** Opening Records shown block **

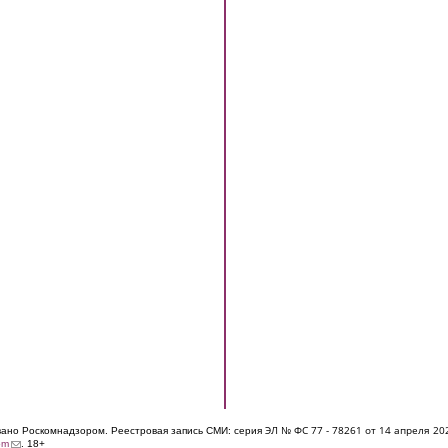
ЭЛ № ФС 77 - 7826
1 от 14 апреля 20
овано Роскомнадзором. Реестровая запись СМИ: серия
(link sends e-mail)
om
. 18+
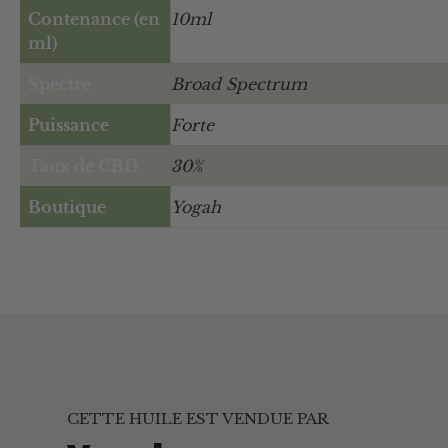
Contenance (en
10ml
ml)
Spectre
Broad Spectrum
Puissance
Forte
Taux de CBD
30%
Boutique
Yogah
CETTE HUILE EST VENDUE PAR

** Closing Records shown block **

» What to produce:
Your answer must be the lines from the one containing "(link sends e-mail)" through the last line of the records, copied exactly, with no pictures.

» Task answer:
(link sends e-mail)
om
. 18+
Contenance (en
10ml
ml)
Spectre
Broad Spectrum
Puissance
Forte
Taux de CBD
30%
Boutique
Yogah
CETTE HUILE EST VENDUE PAR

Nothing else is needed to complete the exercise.